Pomsky 0.8 released

Posted on December 22, 2022 by Ludwig Stecher ‐ 6 min read

New Pomsky logo

The new logo: A pomeranian husky wearing orange glasses, created with the help of DALL·E 2

What is Pomsky?

Pomsky is a portable, modern syntax for regular expressions. It has powerful features, such as variables, and a much more readable syntax. Check out the language tour to quickly get familiar with Pomsky, or the examples to see some real Pomsky expressions.

Pomsky is not a regex engine. Instead, a Pomsky expression is transpiled to a normal RegExp, compatible with many RegExp engines, including JavaScript, Java, PCRE, Ruby, Python, Rust and .NET.

Announcement

Hi! I’m Ludwig, and I created Pomsky in my spare time. I am pleased to announce that you can now sponsor me for my work! It’s been a lot of fun to develop Pomsky, but as Pomsky is being used by more and more people, I will need more time for maintenance and improving the developer experience. Donations will help me to invest the time needed. If you can spare a few bucks or convince your employer to sponsor me, that would go a long way to make Pomsky sustainable.

All sponsors will receive monthly updates on what I am working on, as I want to be transparent about how your money is used.

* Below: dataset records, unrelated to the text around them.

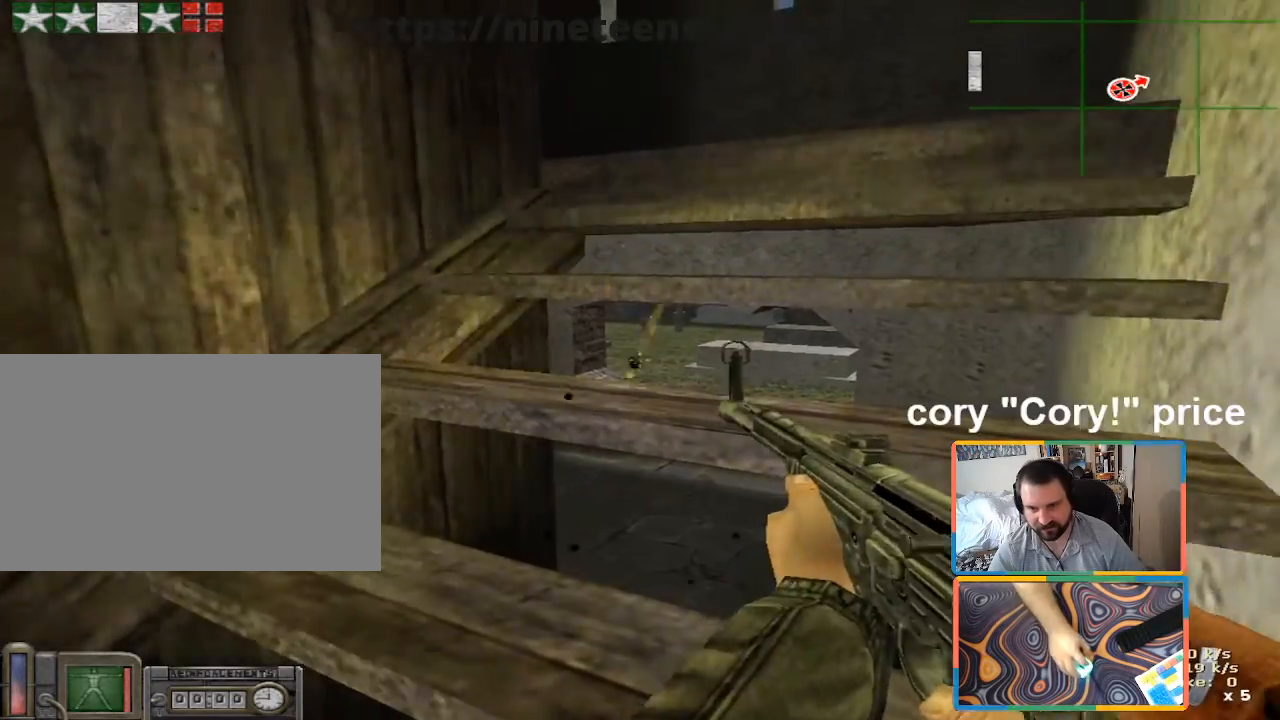
{"keys": ["ctrl"], "mouse": ["left"], "events": []}
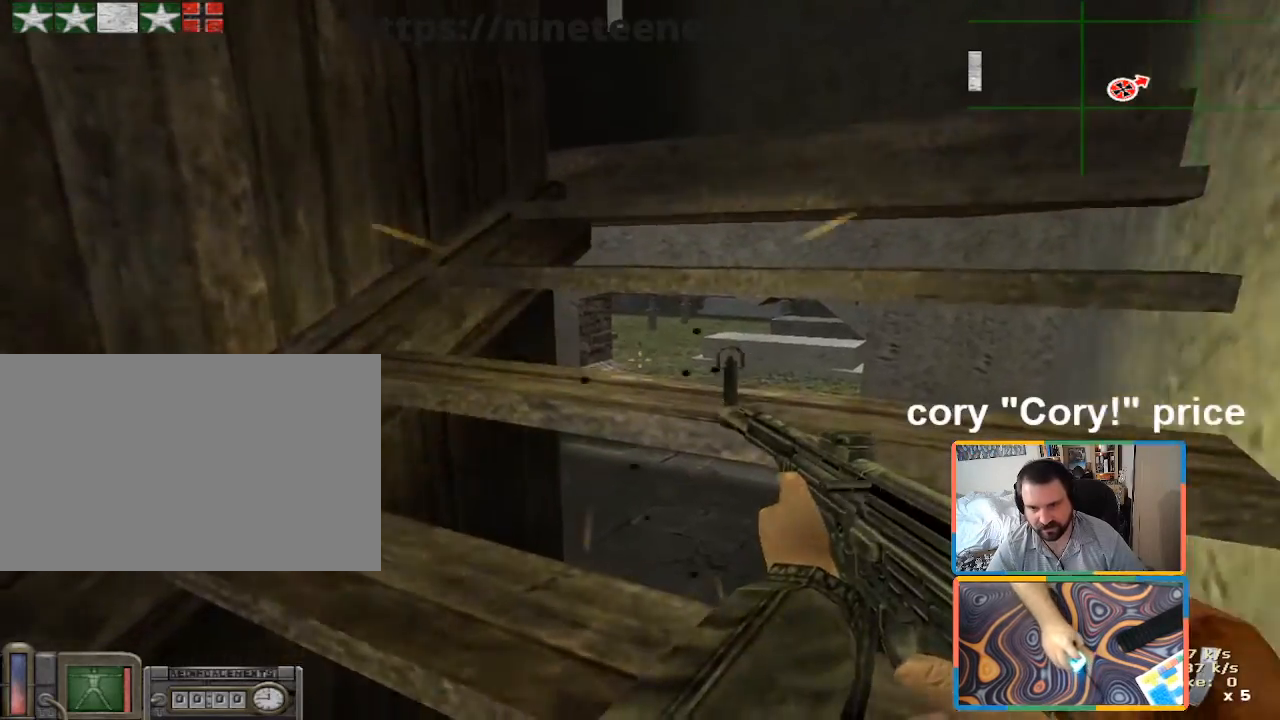
{"keys": ["ctrl"], "mouse": ["left"], "events": []}
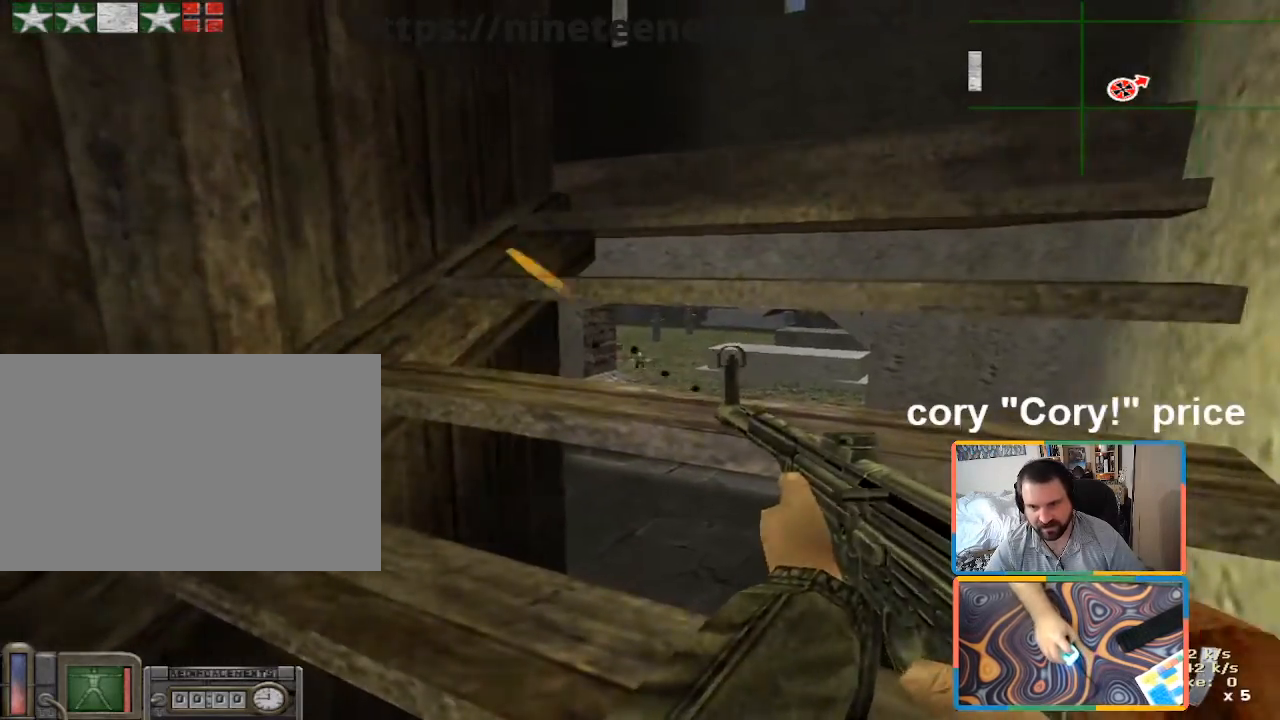
{"keys": ["ctrl", "r"], "mouse": [], "events": [[350, "mouse_left", "up"], [350, "r", "down"], [433, "r", "up"], [483, "r", "down"]]}
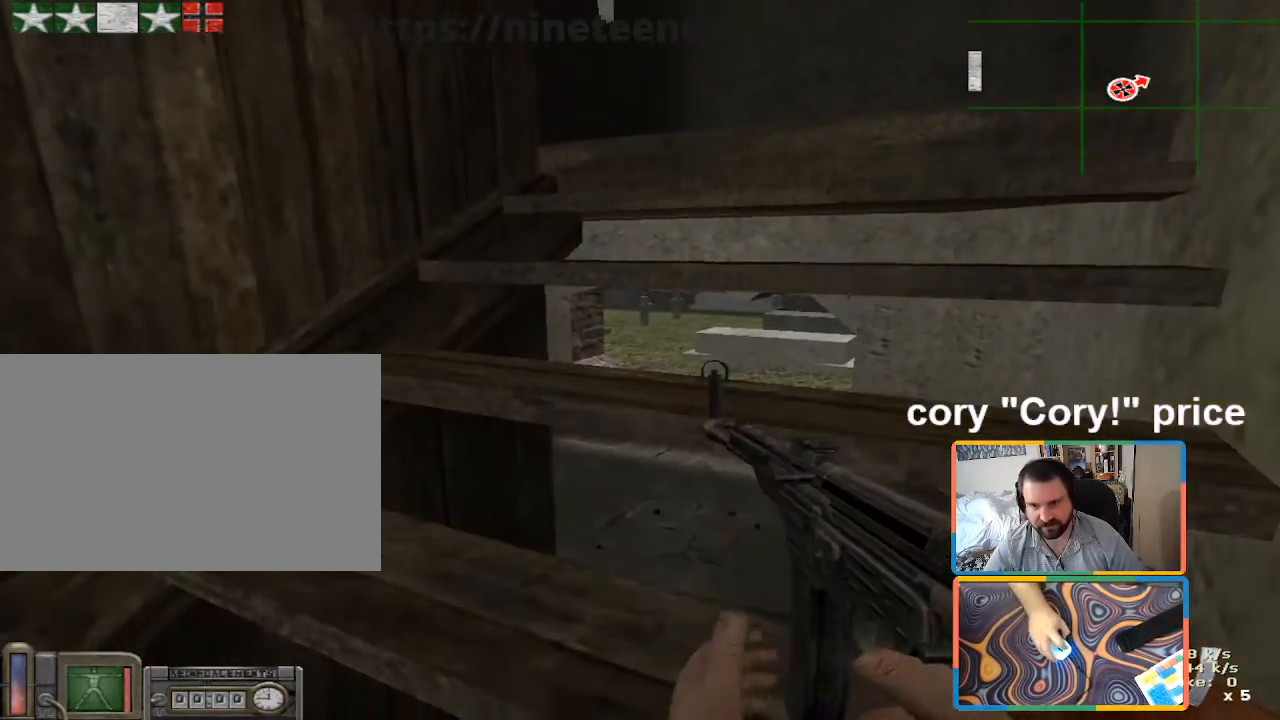
{"keys": ["ctrl"], "mouse": [], "events": [[83, "r", "up"]]}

Find out more on my GitHub sponsors page.

Summary of the changes

This release focuses on stability, but also brings a few new features:

  • Inline regexes landed, allowing you to use regex features not yet supported by Pomsky

  • Pomsky now supports the dot, matching any code point

  • An optimization pass that tries to make the generated regex smaller

  • Many bugs were fixed

Inline regexes

Inline regexes are an escape hatch to include an arbitrary regex, at the cost of fewer compile-time guarantees. They are added to the output without any escaping; you could compare this to inline assembly in higher-level languages like C or Rust. Inline regexes allow you to produce hand-optimized code, or use regex features that aren’t properly supported yet. For example:

let recurse = regex '(?R)';  # inline regex for using recursion

let number = '-'? [digit]+;
let operator = '+' | '-' | '*' | '/';
let expr = number | '(' recurse ')';

expr (operator expr)*  # matches an arbitrarily nested term

Note that recursion using the (?R) syntax only works in the PCRE flavor.

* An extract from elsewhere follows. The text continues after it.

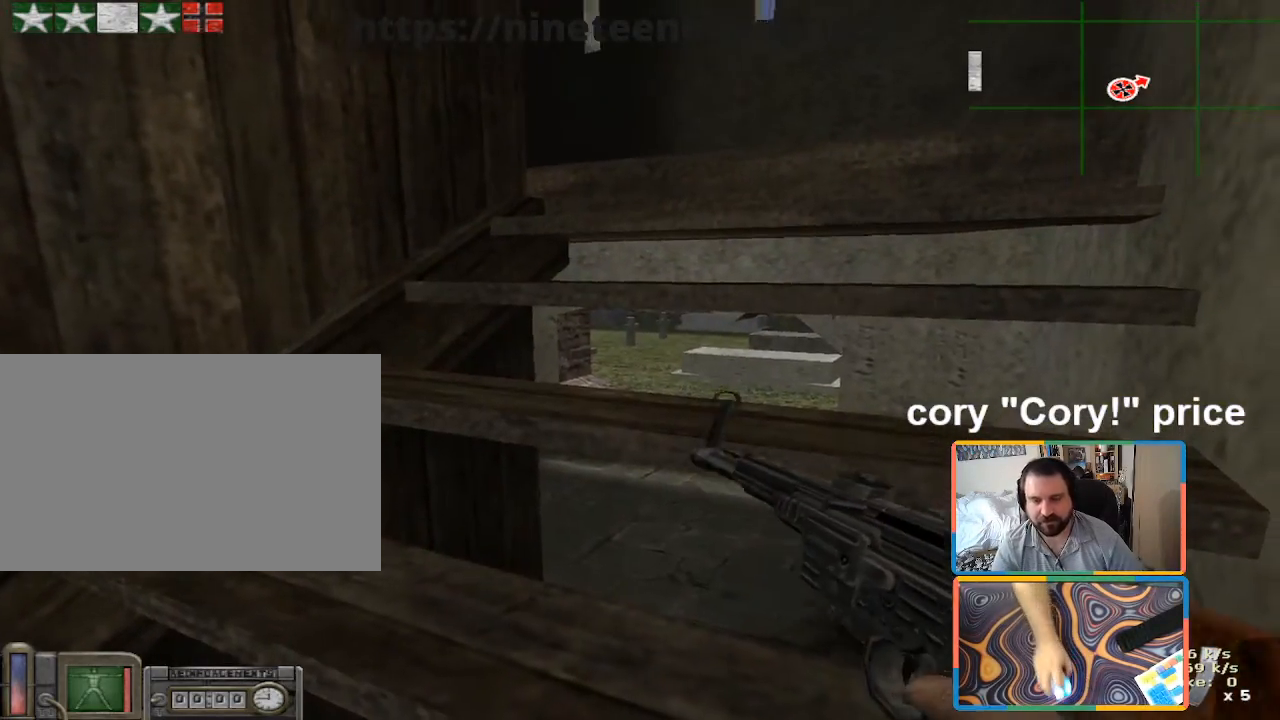
{"keys": ["ctrl"], "mouse": [], "events": []}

Inline regexes are very powerful, but use them sparingly: Pomsky doesn’t parse their content, so it cannot warn you from mistakes. Pomsky usually guarantees that the regexes it generates are valid, but this guarantee may not hold if you’re using inline regexes.

The dot

You’re probably wondering: The dot is one of the most important regex features, so why was it missing until now? I have been hesitant to add it because it’s so easy to forget that the dot does not match line breaks by default. Also, the dot is not Unicode-aware in all regex variants, and all regex engines treat line breaks slightly differently. That’s why I initially didn’t include the dot, and recommended to use Codepoint (abbreviated as C) instead.

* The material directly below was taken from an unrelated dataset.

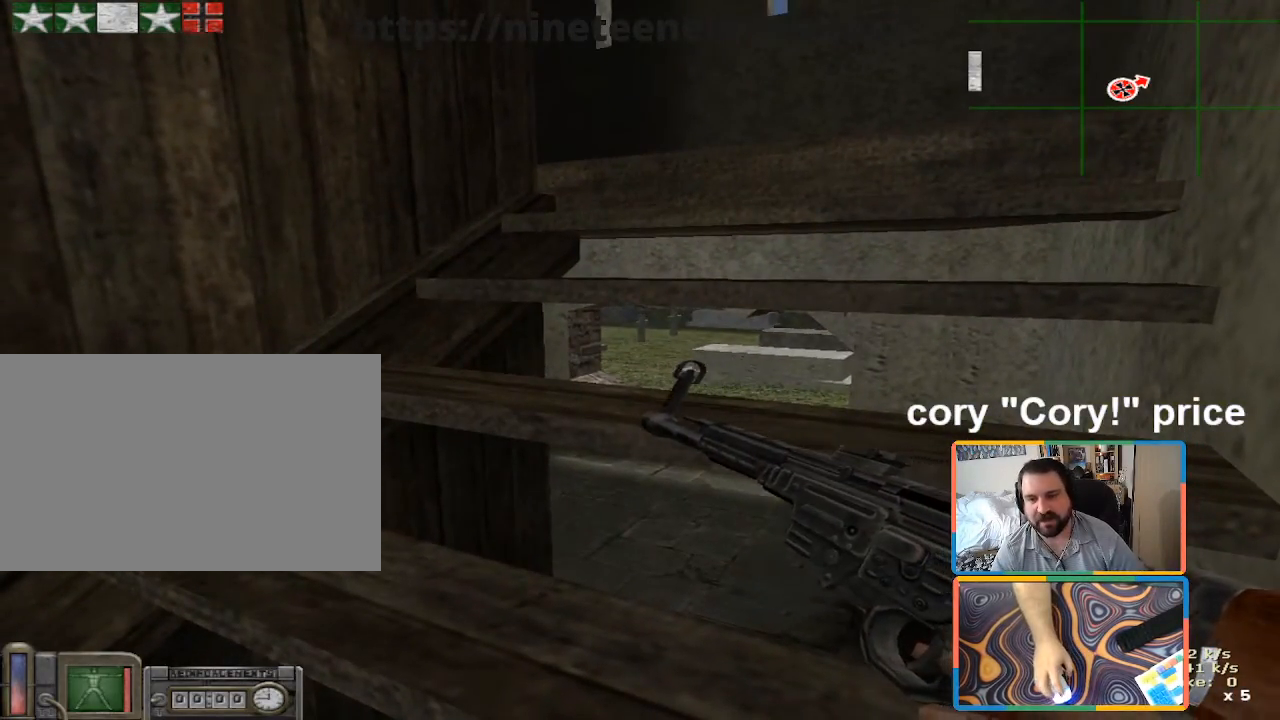
{"keys": ["ctrl"], "mouse": [], "events": []}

However, Codepoint won’t work in ERE (POSIX-extended regular expressions), which we want to support eventually. Also, I decided that best practices such as avoiding the dot are best enforced by a linter rather than the compiler, so specific lints can be disabled when necessary. Pomsky doesn’t have a linter yet, but it’s still on my todo list.

Optimizations

Pomsky now does an optimization pass right before code generation. Before, optimizations were intermingled with parsing and code generation, which led to some problems: Parsing wasn’t lossless (extra parentheses would get lost), and the code was hard to maintain and iterate on. The new optimization pass solves these problems while significantly improving the generated code in some cases:

  • Subsequent repetitions are now merged whenever possible. For example, ('x'{1,9})? becomes x{0,9}.
  • Duplicated items in a character set are removed. For example, ['hello world'] becomes [helo wrd].
  • Empty groups like (() '') are removed, even when followed by a repetition.

More optimizations are planned: For example, we want to make it possible to combine alternatives with a common prefix, like 'make' | 'maple' | 'maker'. Ideally, this would produce the output ma(?:ker??|ple), which is much faster in more mainstream1 regex engines that use backtracking instead of a DFA.

Testing improvements and bugfixes

For this release we improved our testing and fuzzing infrastructure. We have a test harness with several hundred hand-written test cases. For each test case, we check if compiling it produces the expected output, or fails with the expected error if the input is malformed. We also have a fuzzer, which generates test cases and systematically mutates them to discover new code paths. While the test harness verifies that the output is correct, the fuzzer can only verify that the program doesn’t crash, since we can’t manually check millions of generated test cases.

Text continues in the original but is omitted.